As described above, in the golf club head of the present invention, a rough surface portion for increasing frictional resistance with a ten-point average roughness Rz of 5 to 50 μm is formed on at least a part of the amorphous face surface. Therefore, it is possible to exert a frictional force at the time of hitting the golf ball and the amorphous face surface by using the rough surface portion. Therefore, for example, it is possible to reduce or omit the number of score lines, etc., and further reduce the depth of the grooves, thereby suppressing the notch effect due to the score lines, and furthermore, making use of the mechanical properties of the amorphous alloy in golf. Can provide club head. In particular, by not providing a score line on the face surface, the effect becomes more remarkable, for example, the thickness of the face member can be made smaller, the repulsive force with the ball can be increased, and the flight distance can be further improved. become.

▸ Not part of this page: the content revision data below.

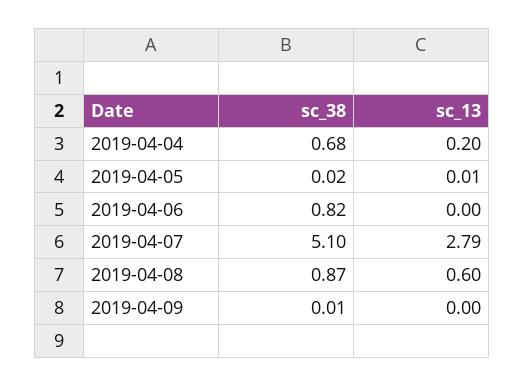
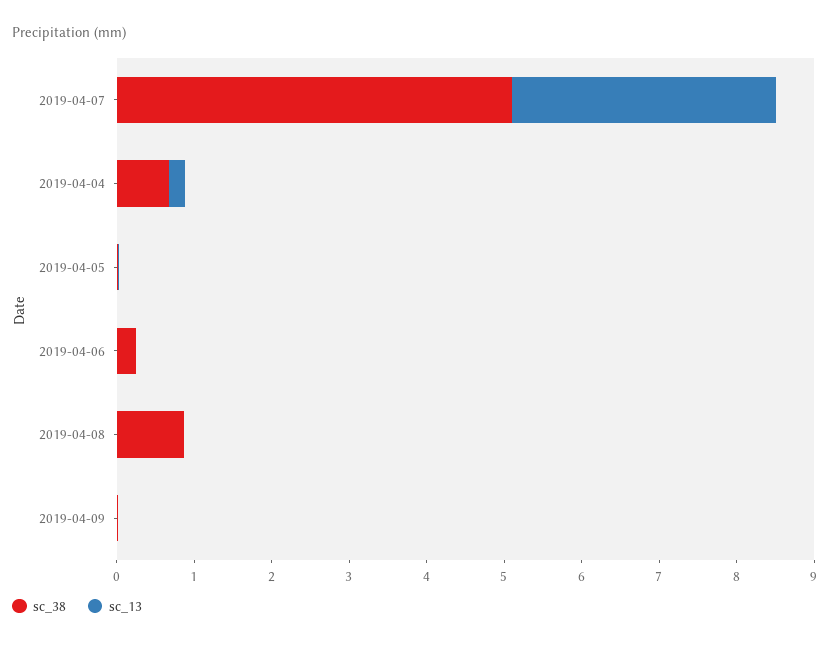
  {
    "sc_38": {
      "2019-04-04": 0.68,
      "2019-04-05": 0.02,
-     "2019-04-06": 0.82,
+     "2019-04-06": 0.2,
      "2019-04-07": 5.1,
      "2019-04-08": 0.87,
      "2019-04-09": 0.01
    },
    "sc_13": {
      "2019-04-04": 0.2,
      "2019-04-05": 0.01,
      "2019-04-06": 0,
-     "2019-04-07": 2.79,
+     "2019-04-07": 3.4,
-     "2019-04-08": 0.6,
+     "2019-04-08": 0,
      "2019-04-09": 0
    }
  }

When the rough surface portion is formed in the center area of the face surface, or when the entire area is regulated, the chance of contact with the golf ball is increased and spin can be effectively given to the hit ball. . Also, by limiting the width, length, arrangement pitch and the like of the rough surface portion to form the rough surface portion in a linear shape separated from the face surface, the same decorative effect as the conventional score line can be obtained. Therefore, a sense of security can be given to the user. Further, when the rough surface portion is formed by colliding abrasive grains with the amorphous face surface, the rough surface portion can be easily formed without giving directionality to the roughness.

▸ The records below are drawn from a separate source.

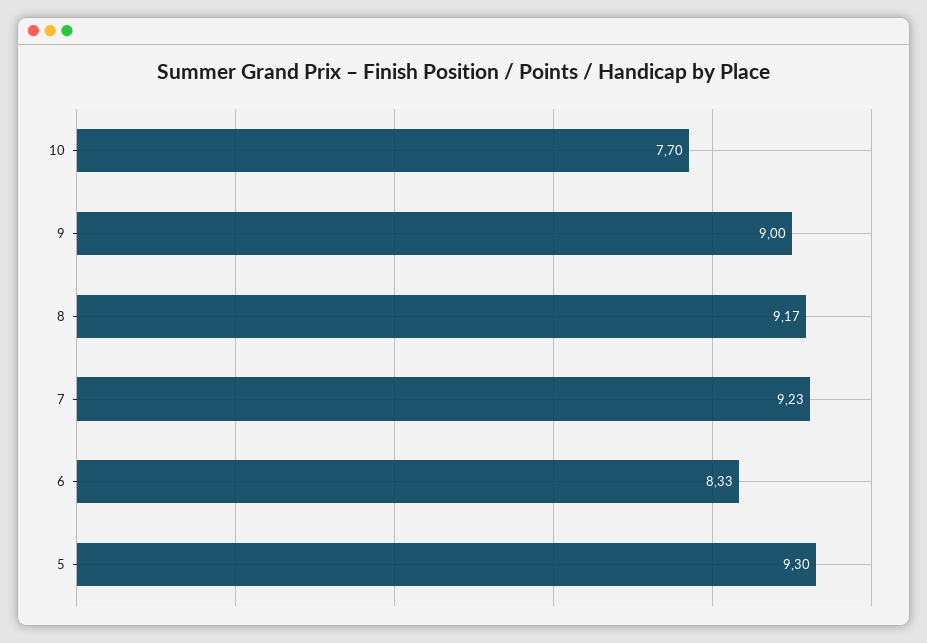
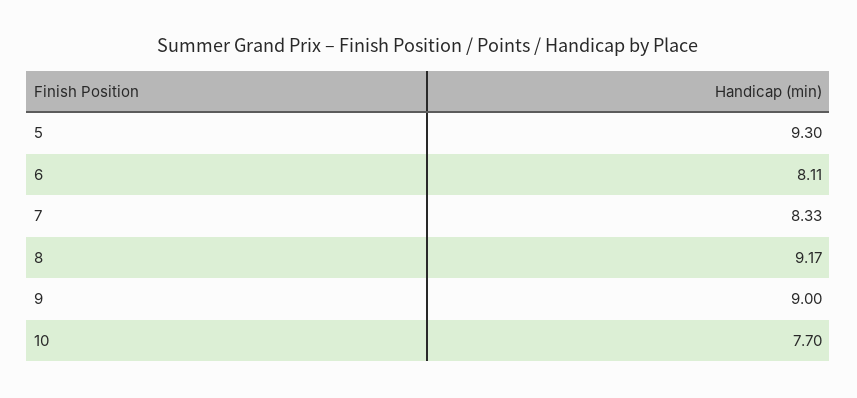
  {
    "10": 7.7,
    "9": 9,
    "8": 9.17,
-   "7": 9.23,
+   "7": 8.33,
-   "6": 8.33,
+   "6": 8.11,
    "5": 9.3
  }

[Brief description of the drawings]

FIG. 1 is a front view illustrating a golf club head according to an embodiment.

FIG. 2 is a sectional view thereof.

FIG. 3 is a diagram illustrating a central area of a face surface.

FIG. 4 is a conceptual diagram illustrating a method of forming a rough surface portion.

5A to 5C are front views of a head illustrating another shape of the rough surface portion.

FIGS. 6A to 6C are front views of a head illustrating another shape of the rough surface portion.

[Explanation of symbols]

 DESCRIPTION OF SYMBOLS 1 Golf club head 2 Head main body 3 Face member 4 Rough surface part C Face surface central area F Face surface Fa Amorphous face surface S Abrasive grains

Claims (6)

[Claims] 1. A golf club head having an amorphous face made of an amorphous alloy formed on a face hitting a ball, wherein at least a part of the amorphous face has a ten-point average roughness. A golf club head having a rough surface portion with Rz of 5 to 50 μm. 2. A rough surface portion is located in a center area of a face surface surrounded by an intermediate point of each distance from a face center point intersecting the face surface with a perpendicular line drawn from the center of gravity of the head to the face surface to a peripheral edge of the face. The golf club head according to claim 1, wherein the golf club head is formed. 3. A score line is not formed at least in the center area of the face surface.
The golf club head as described. 4. A ratio (S1 / S2) of a total area S1 of the rough surface portion to a total area S2 of the face surface is 0.01 to 0.8.
The golf club head according to any one of claims 1 to 3, wherein 5. The rough surface portion has a width of 0.3 to 3 mm and a length of 5.0 mm or more, extends in the width direction of the face surface, and has a width of 5.0 to 7.0 mm in the face height direction. The golf club head according to any one of claims 1 to 4, wherein the golf club head has a linear shape separated from the face surface at a pitch. 6. The golf club head according to claim 1, wherein the rough surface portion is formed by colliding abrasive grains with the amorphous face surface.